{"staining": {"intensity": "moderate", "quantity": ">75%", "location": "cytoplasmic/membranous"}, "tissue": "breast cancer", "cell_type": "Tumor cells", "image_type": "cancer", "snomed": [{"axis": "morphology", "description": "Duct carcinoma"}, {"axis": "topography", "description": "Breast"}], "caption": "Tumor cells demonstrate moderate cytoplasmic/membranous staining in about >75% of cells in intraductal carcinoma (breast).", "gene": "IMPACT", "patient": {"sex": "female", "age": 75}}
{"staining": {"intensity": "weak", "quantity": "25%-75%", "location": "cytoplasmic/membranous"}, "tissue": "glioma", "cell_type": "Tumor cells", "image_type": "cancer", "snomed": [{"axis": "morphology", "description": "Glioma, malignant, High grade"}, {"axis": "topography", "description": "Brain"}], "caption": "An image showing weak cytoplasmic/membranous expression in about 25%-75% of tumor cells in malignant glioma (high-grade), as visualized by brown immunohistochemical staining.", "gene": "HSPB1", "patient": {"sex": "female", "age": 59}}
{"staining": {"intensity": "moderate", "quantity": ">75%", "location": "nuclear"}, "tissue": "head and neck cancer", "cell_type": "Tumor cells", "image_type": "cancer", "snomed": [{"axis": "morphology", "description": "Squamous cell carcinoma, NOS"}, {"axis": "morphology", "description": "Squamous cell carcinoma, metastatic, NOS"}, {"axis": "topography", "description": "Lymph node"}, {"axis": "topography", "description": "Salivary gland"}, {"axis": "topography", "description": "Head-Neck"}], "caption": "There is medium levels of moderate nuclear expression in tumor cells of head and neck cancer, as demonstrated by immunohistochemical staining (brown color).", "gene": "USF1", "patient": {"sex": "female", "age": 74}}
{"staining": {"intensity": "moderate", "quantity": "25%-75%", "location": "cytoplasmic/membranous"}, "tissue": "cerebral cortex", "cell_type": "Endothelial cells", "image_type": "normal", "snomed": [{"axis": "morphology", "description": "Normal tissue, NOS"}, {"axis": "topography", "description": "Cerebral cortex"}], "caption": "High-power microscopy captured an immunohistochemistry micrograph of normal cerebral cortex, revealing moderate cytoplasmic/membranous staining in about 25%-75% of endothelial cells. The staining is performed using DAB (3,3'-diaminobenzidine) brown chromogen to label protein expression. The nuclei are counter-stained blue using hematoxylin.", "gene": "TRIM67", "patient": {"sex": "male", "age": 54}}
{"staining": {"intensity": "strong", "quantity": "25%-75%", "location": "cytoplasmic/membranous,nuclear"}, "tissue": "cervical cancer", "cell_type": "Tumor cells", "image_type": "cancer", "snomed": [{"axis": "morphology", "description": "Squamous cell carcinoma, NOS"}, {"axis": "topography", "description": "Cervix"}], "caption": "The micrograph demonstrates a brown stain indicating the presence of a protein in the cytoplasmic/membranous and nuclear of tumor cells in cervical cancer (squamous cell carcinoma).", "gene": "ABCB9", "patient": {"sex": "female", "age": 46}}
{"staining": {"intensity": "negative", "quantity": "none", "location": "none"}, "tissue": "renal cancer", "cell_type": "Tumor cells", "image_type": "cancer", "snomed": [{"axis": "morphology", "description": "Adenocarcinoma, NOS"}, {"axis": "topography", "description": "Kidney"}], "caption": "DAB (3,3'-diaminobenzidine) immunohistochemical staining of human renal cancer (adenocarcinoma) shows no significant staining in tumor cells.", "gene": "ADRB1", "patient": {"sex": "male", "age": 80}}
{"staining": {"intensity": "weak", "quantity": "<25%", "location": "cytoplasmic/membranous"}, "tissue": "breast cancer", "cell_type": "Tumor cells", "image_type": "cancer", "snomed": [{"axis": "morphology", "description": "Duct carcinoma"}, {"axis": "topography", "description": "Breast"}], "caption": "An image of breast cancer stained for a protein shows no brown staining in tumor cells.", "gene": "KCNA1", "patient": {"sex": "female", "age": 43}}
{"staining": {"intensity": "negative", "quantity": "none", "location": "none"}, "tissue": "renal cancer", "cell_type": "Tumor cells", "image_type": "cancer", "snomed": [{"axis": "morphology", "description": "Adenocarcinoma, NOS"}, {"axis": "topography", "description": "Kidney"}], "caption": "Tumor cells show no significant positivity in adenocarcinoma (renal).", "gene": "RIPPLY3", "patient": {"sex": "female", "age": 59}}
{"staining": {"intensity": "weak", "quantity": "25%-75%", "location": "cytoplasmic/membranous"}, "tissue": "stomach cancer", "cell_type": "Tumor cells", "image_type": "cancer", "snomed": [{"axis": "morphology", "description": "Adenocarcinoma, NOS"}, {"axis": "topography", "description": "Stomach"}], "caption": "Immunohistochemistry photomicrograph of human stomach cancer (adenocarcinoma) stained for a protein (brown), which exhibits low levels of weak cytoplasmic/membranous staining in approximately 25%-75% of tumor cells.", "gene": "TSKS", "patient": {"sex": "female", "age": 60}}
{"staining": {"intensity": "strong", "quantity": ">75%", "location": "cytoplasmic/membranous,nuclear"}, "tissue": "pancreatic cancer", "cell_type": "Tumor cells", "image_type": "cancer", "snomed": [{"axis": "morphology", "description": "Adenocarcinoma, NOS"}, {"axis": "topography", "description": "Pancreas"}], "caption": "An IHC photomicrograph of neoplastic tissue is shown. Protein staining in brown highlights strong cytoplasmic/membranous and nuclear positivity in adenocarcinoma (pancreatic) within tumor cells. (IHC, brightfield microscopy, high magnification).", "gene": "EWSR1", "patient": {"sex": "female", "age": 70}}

● ● ● ● ● ● ●

What you return must be an exact retyping of the lines above starting at the line with "(3,3'-diaminobenzidine) immunohistochemical staining" and ending at the line with "image of breast", and nothing besides.

*Response for this exercise:*
{"staining": {"intensity": "negative", "quantity": "none", "location": "none"}, "tissue": "renal cancer", "cell_type": "Tumor cells", "image_type": "cancer", "snomed": [{"axis": "morphology", "description": "Adenocarcinoma, NOS"}, {"axis": "topography", "description": "Kidney"}], "caption": "DAB (3,3'-diaminobenzidine) immunohistochemical staining of human renal cancer (adenocarcinoma) shows no significant staining in tumor cells.", "gene": "ADRB1", "patient": {"sex": "male", "age": 80}}
{"staining": {"intensity": "weak", "quantity": "<25%", "location": "cytoplasmic/membranous"}, "tissue": "breast cancer", "cell_type": "Tumor cells", "image_type": "cancer", "snomed": [{"axis": "morphology", "description": "Duct carcinoma"}, {"axis": "topography", "description": "Breast"}], "caption": "An image of breast cancer stained for a protein shows no brown staining in tumor cells.", "gene": "KCNA1", "patient": {"sex": "female", "age": 43}}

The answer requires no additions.